Showing posts with label accountability. Show all posts
Showing posts with label accountability. Show all posts

Thursday, March 24, 2011

Don't teach that, "It is not on the test"


I have heard the following statements from different educators:

Why are you teaching that…it isn’t on the test!
Why do you need to know this?  Because it is on the exam!
If I don’t test, then I won’t know what a student knows!
These statements disgust me! 
If you believe tests hold teachers accountable, here is my comment on that.
If you believe that tests cause students to learn material, here is my comment on that.
If you believe tests inform us what students know, here is my comment on that.
I have heard educators, who are required to test their students a month before the end of the course, say the following
Now that the exam is over, I am going to let you explore!”
It saddens my heart to know that we are required to teach the “boring” stuff to get through all the material for the exam, and after the exam we can then do the “fun” stuff.  Tests are robbing students from open-ended, deep meaning, and creative tasks.  The statement above is not an indictment to the teacher saying it, but actually the test that forces the teacher to teach as such. 
Too many times teachers must tell their students that they are not able to discuss certain passions, due to the timeline of the course.  If these teachers don’t follow the timeline as such, there won’t be enough time to prepare them for the useless bubble sheet they will be provided with at the end of the course.
If you are still not convinced, in our province Gr. 3 teachers are required to teach 1352 outcomes, as all these outcomes will be tested on the provincial achievement exam.  Is this reasonable?
Don't think about thinking....its not on the test.

Friday, March 11, 2011

Does testing hold teachers accountable?

If you think testing is about holding teachers accountable, here is a take on that idea:

An excerpt from the daily papert:

It is this freedom of the teacher to decide and, indeed, the freedom of the children to decide, that is most horrifying to the bureaucrats who stand at the head of current education systems. They are worried about how to verify that the teachers are really doing their job properly, how to enforce accountability and maintain quality control.

They prefer the kind of curriculum that will lay down, from day to day, from hour to hour, what the teacher should be doing, so that they can keep tabs on it. Of course, every teacher knows this is an illusion. It’s not an effective method of insuring quality. It is only a way to cover ass.
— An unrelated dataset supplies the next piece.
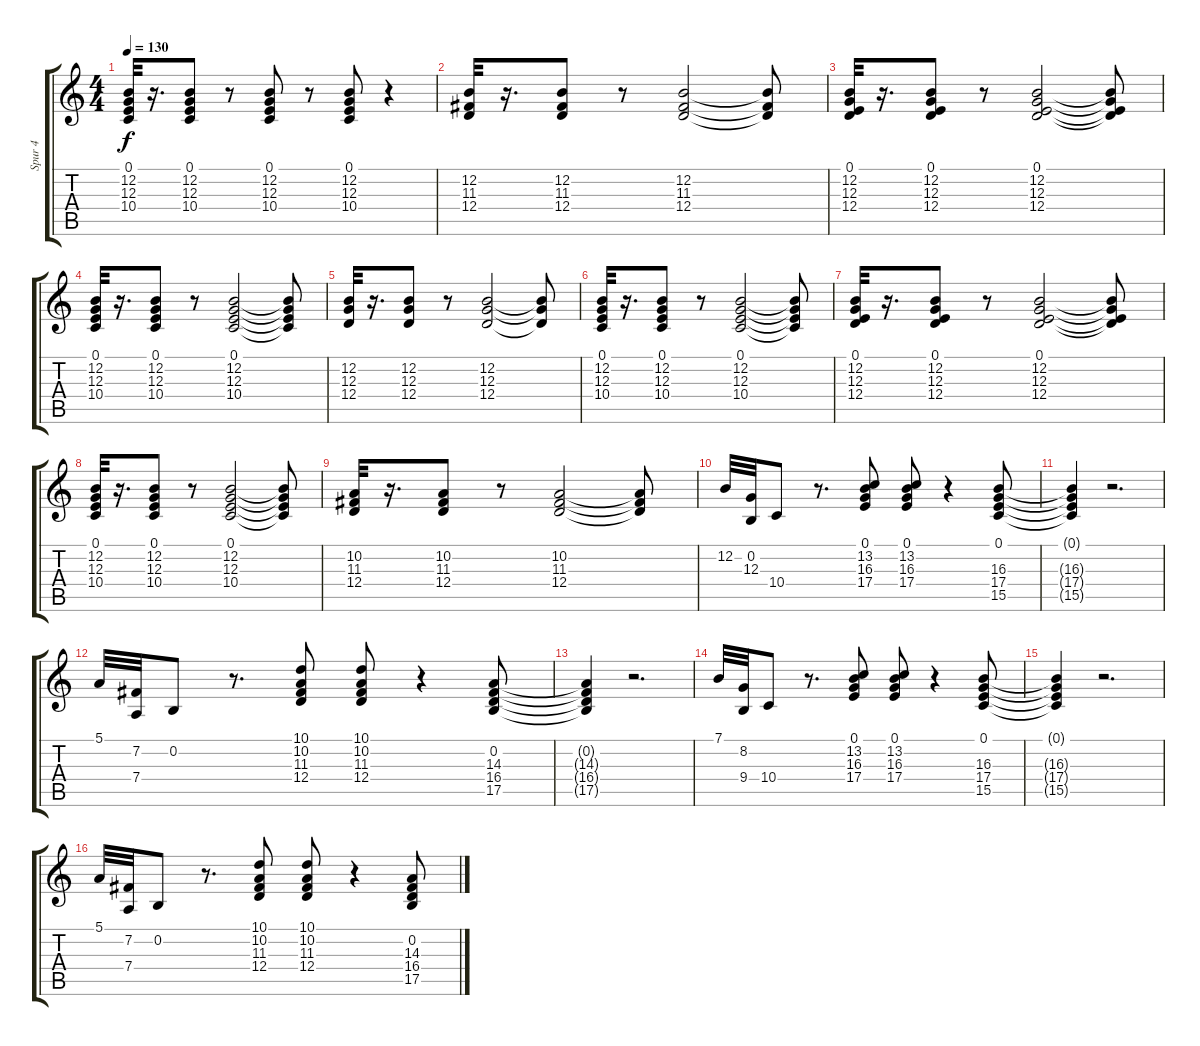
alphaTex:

Everybody can say, “I did my bit, I did my lesson plan today, I wrote it down in the book.” Nobody can be accused of not doing the job.

But this really doesn’t work.

What the bureaucrat can verify and measure for quality has nothing to do with getting educational results–those teachers who do good work, who get good results, do it by exercising judgment and doing things in a personal way, often undercover, sometimes even without acknowledging to themselves that they are violating the rules of the system.

Of course one must grant that some people employed as teachers do not do a good job. But forcing everyone to teach by the rules does not improve the “bad teachers”– it only hobbles the good ones.